As COVID-19 wrought havoc across the world in 2020, expat aid workers were on the move. Not flying into the developing world but flying home.
Some aid experts view this mass evacuation as a harbinger for change in the way foreign aid is delivered. With fewer expat aid workers on the ground in developing countries, there is an opportunity for local agencies to claim, ‘greater ownership over humanitarian responses and development cooperation’, and for the aid industry to fund local actors to support locally led response. COVID-19 has the potential to boost ‘localisation’: local control over international aid.

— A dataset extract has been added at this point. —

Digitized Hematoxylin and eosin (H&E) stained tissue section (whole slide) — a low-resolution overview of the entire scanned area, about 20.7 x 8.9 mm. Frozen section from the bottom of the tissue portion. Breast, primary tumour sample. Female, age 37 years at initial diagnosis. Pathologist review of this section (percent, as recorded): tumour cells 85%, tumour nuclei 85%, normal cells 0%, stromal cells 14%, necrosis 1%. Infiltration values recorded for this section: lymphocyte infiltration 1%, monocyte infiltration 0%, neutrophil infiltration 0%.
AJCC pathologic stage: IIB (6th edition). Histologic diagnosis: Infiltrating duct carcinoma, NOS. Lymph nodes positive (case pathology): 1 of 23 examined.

That’s certainly a positive, but ABM’s Anglicans in Development has been using a strongly localised approach for decades. As a church agency, AID has an approach that already devolves power and funding to our local partners in Africa, Asia and the Pacific. What makes us different?
AID is a non-implementing aid agency. The projects that we fund are designed and staffed by our local Anglican Church partners. In the internationally-agreed 2016 ‘Grand Bargain’, many agencies agreed to ‘Achieve by 2020 a global, aggregated target of at least 25 per cent of humanitarian funding to local and national responders as directly as possible’. In 2020, the aid industry was still far from reaching its 25% target, with one UK-based research group calculating that the percentage of funding going to local organizations between 2016 and 2020 actually decreased from 3.5% to 2.1% (this criticism led to the complete removal of a % target when major aid organisations formulated Grand Bargain 2 in 2021). But AID holds itself to higher standards of localisation. Even before 2016, AID had far exceeded this 25% target, with more than 95% of our development and humanitarian funding being channelled through local partners.* In 2021, more than 99% of AID’s overseas aid funding went through local partners.

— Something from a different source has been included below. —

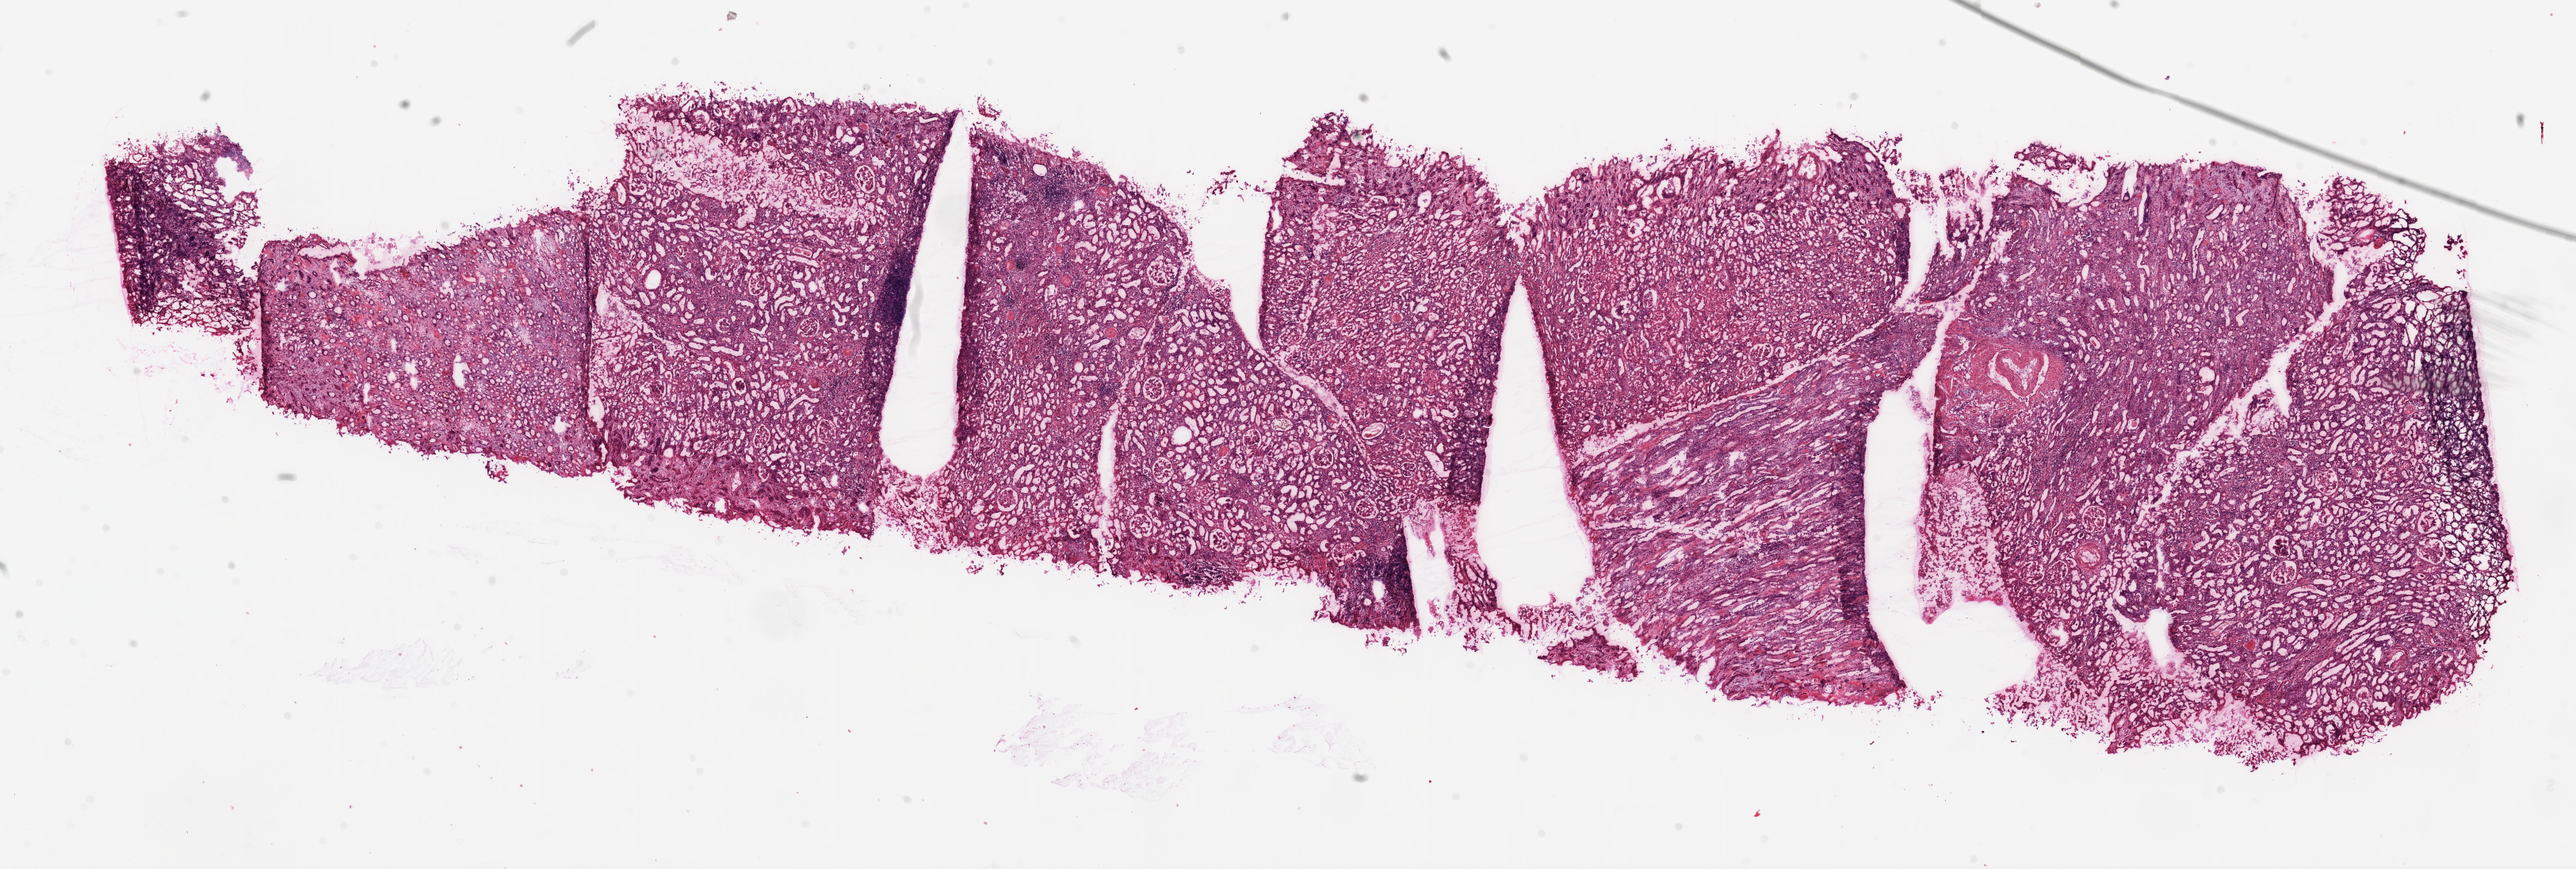
Digitized Hematoxylin and eosin (H&E) stained tissue section (whole slide) — a low-resolution overview of the entire scanned area, about 26.1 x 8.8 mm (from a 20x scan), frozen section, sample: solid tissue normal (non-tumour tissue), kidney. Male patient; age at initial diagnosis 72 years.
* this section: solid tissue normal (non-tumour) sample from the same patient
* patient diagnosis: Clear cell adenocarcinoma, NOS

AID commits to long-term partnerships. Although some aid agencies enter into short-term partnerships with local agencies, lasting just a few years or even less, some of our partnerships in the Pacific are more than 100 years old! AID thus benefits from a deeper understanding of its local partners and a deeper relationship of trust than most other aid agencies.
AID’s local partners are church partners. That means they have strong grassroots networks and trust, have a long-term commitment to the communities where they work, and have strong historical roots. In these respects, our partners differ from many NGOs and other newer local institutions. The grassroots networks mean our partners are well placed to bring community voices to decision-making forums. Their long-term commitment and strong historical roots give them a strong sense of legitimacy amongst those they represent and within decision-making fora.
Today, as COVID-19 continues to harm families and economies across the developing world, AID’s partners are on the front line. They have provided water basins at designated community meeting points in Kenya. They have delivered emergency soap, rice, and sardines to households in the Philippines and installed water supply systems in PNG and Vanuatu. They have brought COVID-19 posters and personal protection equipment to communities in Myanmar, and in Zambia, community groups now wear masks to provide door-to-door gender awareness raising instead of addressing large gatherings of people.
AID’s localised way of working has given our projects geographical reach and high levels of trust in even the most remote communities. And our way of working continues to deliver results to communities in the ongoing fight against COVID-19.
* Many AID programs are partly funded by Australian Aid.